Experimentally informed optimization of turbulent diffusivity for a discrete hole film cooling geometry

• A combined experimental and numerical technique is used.
• We introduce a process that uses MRI data to calculate turbulent diffusivity.
• An anisotropic turbulent diffusivity for a film cooling geometry is calculated.
• A linearly-varying turbulent diffusivity for a film cooling geometry is calculated.

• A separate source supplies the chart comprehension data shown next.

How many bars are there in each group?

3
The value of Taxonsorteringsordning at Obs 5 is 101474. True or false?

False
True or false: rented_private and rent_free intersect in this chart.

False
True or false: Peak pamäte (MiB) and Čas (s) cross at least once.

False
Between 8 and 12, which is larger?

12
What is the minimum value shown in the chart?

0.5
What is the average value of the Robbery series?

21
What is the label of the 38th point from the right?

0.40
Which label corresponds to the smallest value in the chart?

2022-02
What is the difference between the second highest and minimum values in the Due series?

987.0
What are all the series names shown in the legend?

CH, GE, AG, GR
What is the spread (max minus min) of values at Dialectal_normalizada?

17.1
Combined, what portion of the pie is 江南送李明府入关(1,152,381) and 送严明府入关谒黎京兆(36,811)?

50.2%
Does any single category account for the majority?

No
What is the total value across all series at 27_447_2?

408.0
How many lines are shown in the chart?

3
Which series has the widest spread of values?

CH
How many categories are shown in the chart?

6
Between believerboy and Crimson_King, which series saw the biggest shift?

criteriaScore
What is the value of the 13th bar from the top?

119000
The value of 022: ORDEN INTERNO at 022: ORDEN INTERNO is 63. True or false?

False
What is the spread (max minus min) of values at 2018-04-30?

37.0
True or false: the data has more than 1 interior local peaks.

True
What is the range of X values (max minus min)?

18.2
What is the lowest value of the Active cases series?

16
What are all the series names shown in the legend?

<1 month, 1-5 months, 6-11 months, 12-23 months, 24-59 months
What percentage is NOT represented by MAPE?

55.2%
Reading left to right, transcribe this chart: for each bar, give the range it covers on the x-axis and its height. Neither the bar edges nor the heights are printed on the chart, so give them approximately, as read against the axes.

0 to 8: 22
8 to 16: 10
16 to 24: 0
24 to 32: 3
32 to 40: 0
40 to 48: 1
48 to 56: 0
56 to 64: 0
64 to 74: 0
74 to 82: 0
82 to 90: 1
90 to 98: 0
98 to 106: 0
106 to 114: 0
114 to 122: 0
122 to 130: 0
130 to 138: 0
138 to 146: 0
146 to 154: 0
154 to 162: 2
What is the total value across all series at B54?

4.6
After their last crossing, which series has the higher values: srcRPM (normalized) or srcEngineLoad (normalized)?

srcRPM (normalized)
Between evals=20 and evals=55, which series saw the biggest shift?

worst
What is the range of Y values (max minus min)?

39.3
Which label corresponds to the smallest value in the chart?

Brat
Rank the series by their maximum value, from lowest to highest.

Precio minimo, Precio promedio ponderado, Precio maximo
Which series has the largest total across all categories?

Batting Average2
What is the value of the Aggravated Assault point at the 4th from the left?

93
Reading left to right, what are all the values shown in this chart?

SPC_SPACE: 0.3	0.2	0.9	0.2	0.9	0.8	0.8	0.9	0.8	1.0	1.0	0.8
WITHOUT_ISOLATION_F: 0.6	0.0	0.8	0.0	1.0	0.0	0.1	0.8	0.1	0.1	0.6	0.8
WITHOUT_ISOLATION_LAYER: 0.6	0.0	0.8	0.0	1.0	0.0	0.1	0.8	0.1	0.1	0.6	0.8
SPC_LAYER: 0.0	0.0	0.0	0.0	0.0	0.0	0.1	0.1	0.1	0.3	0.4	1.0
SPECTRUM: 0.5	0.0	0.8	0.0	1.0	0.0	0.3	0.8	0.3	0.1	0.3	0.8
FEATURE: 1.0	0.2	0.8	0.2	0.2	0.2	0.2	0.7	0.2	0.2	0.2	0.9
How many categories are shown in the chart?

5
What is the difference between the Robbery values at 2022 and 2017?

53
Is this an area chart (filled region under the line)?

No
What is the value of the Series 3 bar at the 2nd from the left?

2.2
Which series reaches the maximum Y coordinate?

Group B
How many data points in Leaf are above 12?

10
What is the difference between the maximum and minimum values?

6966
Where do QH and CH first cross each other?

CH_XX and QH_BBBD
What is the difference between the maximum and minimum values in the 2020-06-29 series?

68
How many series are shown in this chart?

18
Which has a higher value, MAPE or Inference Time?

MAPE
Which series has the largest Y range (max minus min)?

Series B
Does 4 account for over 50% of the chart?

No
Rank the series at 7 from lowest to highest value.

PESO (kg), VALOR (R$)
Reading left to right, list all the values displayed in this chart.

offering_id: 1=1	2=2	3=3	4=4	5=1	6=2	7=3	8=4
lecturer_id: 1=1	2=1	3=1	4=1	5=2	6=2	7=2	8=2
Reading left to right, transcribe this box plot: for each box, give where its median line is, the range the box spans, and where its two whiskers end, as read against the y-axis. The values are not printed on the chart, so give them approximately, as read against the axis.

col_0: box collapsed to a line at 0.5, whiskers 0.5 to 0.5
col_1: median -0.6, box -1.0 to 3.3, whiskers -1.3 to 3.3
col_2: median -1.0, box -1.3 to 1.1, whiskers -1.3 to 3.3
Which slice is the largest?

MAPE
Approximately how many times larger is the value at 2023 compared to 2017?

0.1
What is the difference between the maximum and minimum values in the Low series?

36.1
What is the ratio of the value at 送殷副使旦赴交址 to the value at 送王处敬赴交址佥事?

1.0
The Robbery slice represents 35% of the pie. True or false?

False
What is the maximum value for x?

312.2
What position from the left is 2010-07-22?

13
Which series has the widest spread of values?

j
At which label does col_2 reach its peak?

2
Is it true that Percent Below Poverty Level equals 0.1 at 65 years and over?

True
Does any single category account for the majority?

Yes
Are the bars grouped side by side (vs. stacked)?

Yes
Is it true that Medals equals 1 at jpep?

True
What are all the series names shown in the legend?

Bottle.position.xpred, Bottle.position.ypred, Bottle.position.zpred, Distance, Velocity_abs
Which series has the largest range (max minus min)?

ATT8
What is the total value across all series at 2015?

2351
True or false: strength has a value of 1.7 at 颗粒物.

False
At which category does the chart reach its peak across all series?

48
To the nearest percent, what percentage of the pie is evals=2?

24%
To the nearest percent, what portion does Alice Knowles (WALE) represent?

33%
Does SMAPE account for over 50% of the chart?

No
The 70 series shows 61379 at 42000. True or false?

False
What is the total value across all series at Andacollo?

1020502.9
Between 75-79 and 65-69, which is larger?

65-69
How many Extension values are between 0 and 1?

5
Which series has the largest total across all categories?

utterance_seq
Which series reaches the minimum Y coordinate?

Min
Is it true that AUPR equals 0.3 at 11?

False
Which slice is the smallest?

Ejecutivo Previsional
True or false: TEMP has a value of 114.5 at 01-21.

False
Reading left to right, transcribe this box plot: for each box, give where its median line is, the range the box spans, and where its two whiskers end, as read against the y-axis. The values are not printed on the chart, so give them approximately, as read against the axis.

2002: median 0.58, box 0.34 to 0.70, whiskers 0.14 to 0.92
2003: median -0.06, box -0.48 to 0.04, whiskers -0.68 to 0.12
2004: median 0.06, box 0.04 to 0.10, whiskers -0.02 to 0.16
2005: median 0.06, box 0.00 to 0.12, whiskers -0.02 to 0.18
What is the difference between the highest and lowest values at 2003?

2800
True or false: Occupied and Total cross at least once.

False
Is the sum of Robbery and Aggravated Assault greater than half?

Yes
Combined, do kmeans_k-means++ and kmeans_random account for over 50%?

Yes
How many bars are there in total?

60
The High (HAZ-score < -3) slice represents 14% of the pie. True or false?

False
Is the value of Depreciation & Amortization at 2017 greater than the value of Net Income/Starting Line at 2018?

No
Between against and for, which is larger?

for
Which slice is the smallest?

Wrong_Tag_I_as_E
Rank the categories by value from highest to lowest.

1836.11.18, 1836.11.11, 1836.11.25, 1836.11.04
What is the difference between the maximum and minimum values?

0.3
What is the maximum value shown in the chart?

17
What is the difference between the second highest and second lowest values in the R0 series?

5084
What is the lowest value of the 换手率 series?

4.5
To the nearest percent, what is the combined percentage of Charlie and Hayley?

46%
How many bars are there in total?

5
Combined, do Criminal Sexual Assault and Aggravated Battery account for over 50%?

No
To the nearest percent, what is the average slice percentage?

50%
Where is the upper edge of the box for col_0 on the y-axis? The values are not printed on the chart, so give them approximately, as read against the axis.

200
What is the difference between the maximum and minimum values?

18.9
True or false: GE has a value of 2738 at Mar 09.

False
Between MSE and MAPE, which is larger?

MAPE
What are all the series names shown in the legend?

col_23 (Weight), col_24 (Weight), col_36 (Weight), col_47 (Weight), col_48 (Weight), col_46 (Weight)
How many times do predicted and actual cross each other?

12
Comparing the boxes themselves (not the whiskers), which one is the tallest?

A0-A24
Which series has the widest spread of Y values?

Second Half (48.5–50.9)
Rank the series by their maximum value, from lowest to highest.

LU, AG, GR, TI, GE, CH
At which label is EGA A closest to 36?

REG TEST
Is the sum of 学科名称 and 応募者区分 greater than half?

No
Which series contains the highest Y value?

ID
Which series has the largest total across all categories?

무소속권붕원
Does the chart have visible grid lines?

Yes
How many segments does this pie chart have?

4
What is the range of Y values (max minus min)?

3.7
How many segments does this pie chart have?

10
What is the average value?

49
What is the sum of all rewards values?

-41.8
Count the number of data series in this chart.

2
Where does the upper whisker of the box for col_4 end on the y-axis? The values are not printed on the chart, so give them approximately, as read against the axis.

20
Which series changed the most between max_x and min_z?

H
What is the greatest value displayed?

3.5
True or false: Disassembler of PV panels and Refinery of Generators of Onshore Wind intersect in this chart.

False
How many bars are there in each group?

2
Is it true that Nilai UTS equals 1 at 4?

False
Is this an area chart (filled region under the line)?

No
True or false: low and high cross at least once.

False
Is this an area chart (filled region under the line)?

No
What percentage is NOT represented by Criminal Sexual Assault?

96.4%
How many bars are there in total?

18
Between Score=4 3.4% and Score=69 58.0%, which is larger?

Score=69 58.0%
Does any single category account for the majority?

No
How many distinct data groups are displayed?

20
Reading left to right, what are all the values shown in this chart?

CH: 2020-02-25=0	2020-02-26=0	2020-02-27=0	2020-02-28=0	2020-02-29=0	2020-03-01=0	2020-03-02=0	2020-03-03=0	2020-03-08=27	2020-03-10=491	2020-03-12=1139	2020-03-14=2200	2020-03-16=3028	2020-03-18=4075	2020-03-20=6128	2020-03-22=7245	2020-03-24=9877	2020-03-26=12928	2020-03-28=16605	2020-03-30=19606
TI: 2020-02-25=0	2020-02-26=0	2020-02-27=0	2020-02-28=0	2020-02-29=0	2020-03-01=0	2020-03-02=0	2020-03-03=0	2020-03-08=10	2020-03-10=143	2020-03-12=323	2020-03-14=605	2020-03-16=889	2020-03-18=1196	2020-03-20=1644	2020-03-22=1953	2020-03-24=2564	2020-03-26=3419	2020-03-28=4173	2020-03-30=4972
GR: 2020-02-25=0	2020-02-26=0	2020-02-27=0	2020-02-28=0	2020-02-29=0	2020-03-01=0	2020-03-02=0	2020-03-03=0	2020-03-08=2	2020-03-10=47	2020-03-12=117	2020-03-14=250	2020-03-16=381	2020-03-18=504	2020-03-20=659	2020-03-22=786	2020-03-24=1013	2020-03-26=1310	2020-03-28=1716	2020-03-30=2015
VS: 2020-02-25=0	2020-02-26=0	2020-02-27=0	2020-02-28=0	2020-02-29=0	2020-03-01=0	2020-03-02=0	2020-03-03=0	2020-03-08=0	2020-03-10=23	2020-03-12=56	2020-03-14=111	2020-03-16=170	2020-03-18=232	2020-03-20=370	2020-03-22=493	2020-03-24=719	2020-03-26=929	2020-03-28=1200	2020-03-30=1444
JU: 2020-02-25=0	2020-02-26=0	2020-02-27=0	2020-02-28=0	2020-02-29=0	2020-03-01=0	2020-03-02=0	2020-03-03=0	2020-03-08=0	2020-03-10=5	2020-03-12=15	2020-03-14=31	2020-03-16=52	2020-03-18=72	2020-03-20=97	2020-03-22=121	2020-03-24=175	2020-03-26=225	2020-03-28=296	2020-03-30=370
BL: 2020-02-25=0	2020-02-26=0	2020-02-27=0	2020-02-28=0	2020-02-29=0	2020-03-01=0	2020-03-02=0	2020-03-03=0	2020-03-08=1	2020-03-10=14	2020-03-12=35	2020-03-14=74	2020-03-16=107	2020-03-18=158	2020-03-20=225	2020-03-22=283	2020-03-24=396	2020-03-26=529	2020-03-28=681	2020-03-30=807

A process has been developed by which mean velocity and concentration measurements can be used to determine optimal turbulent diffusivity values for an angled jet in cross-flow configuration. This configuration has applications in film cooling for gas turbine blades. The measurements, obtained by magnetic resonance imaging techniques, provide 3D time-averaged velocity and concentration fields. The mean velocity field is fed into a Reynolds-Averaged Advection Diffusion solver, which uses a turbulent diffusivity model to solve for the mean coolant concentration distribution. This distribution can be compared to the experimentally-obtained concentration field by means of an error metric that quantifies the difference between the computational and experimental concentration fields. By minimizing this error, an optimal value of the turbulent diffusivity can be determined. This optimized distribution is then compared to a RANS simulation to evaluate the relative contribution to error of the turbulent momentum flux model versus the turbulent scalar flux model.